By BILL CARTER Published: May 24, 2011
In the beginning, Mark Burnett made a name as the most prominent producer of reality television. Now he’s moving from Omarosa to Moses.
In what Mr. Burnett is calling the “most important project I have ever undertaken,” he has made a deal with the History Channel to mount a 10-hour series based on the stories of the Bible. The project, which History will announce on Tuesday, is expected to be on a similar scale to its most ambitious work, “America: The Story of Us.”
That 12-part series, covering the 400-year history of America and broadcast last year, was closer to the fare typically seen on the History Channel. But Nancy Dubuc, the president of History, said the historical importance of the Bible is beyond dispute.
“This is the most discussed, debated book in the history of mankind,” said Ms. Dubuc, whose channel has tackled other religious projects, like “Jesus: The Lost 40 Days” and “The Real Face of Jesus?”
She added, “What the book has come to represent, and the power of it and the importance of it is itself history.”
“The Bible” will not be a documentary representation; it will be a scripted, acted drama. That represents a departure for Mr. Burnett, the man behind hit shows like “Survivor,” “The Apprentice” (where Omarosa Manigault Stallworth appeared as a contestant) and “The Voice.”
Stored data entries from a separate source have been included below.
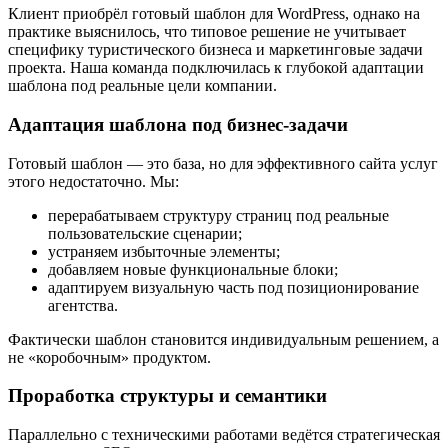
Клиент приобрёл готовый шаблон для WordPress, однако на
практике выяснилось, что типовое решение не учитывает
специфику туристического бизнеса и маркетинговые задачи
проекта. Наша команда подключилась к глубокой адаптации
шаблона под реальные цели компании.
Адаптация шаблона под бизнес-задачи
Готовый шаблон — это база, но для эффективного сайта услуг
этого недостаточно. Мы:
перерабатываем структуру страниц под реальные
пользовательские сценарии;
устраняем избыточные элементы;
добавляем новые функциональные блоки;
адаптируем визуальную часть под позиционирование
агентства.
Фактически шаблон становится индивидуальным решением, а
не «коробочным» продуктом.
Проработка структуры и семантики
Параллельно с техническими работами ведётся стратегическая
“This is definitely a new area for Mark,” Ms. Dubuc said. “But he is such a powerful visual storyteller. This is a producer you can put any editorial or visual challenge in front of and he rises to it.”
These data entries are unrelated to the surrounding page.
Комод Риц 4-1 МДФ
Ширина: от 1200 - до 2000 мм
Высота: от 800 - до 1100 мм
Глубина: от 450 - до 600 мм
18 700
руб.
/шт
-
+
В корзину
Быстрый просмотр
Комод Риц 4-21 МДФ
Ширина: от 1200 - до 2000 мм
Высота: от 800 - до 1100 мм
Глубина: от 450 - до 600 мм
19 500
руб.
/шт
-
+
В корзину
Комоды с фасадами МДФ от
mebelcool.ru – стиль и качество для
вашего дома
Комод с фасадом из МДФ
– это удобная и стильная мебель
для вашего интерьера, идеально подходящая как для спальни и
The series will have five two-hour parts, Mr. Burnett said, and each will probably contain two or three biblical stories. He and his team are selecting the stories for the series, he said, which will be in production through next year and shown in 2013.
“Some of the stories are obvious,” Mr. Burnett said, like Noah’s Ark, Exodus and accounts of the birth and death of Jesus. But the project will also cover stories that Mr. Burnett said he was unfamiliar with.
Mr. Burnett, who conceived the project with his wife, the actress Roma Downey (“Touched by an Angel”), said he had been inspired by rewatching, for the first time since childhood, the classic Cecil B. DeMille version of “The Ten Commandments.”
He said that sort of epic production, backed by location shoots and special effects, “used to be the purview of major motion pictures.” Now, he said, “that kind of quality is within the parameters of television.”
Mr. Burnett and Ms. Downey saw an opportunity to make a different mark. “Once in a generation someone gets to breathe new visual life into that book,” Mr. Burnett said.
Neither Mr. Burnett nor Ms. Dubuc would disclose the budget, though Mr. Burnett said it was not his most expensive series. He cited History Channel’s experience with “The Story of Us” and its coming project on Gettysburg.
History’s most recent experience with a scripted drama based on fact was “The Kennedys,” which it dropped in January, saying the mini-series did not live up to its standards of accuracy.
The Bible has its own layers of interpretation, of course, but Ms. Dubuc said the series would not try to impose any kind of historical context to events like the Flood. “It is just the magnitude of the book itself,” she said. “We’re not stepping back to examine anything that could be called a controversy. We are just telling the stories that are in it.”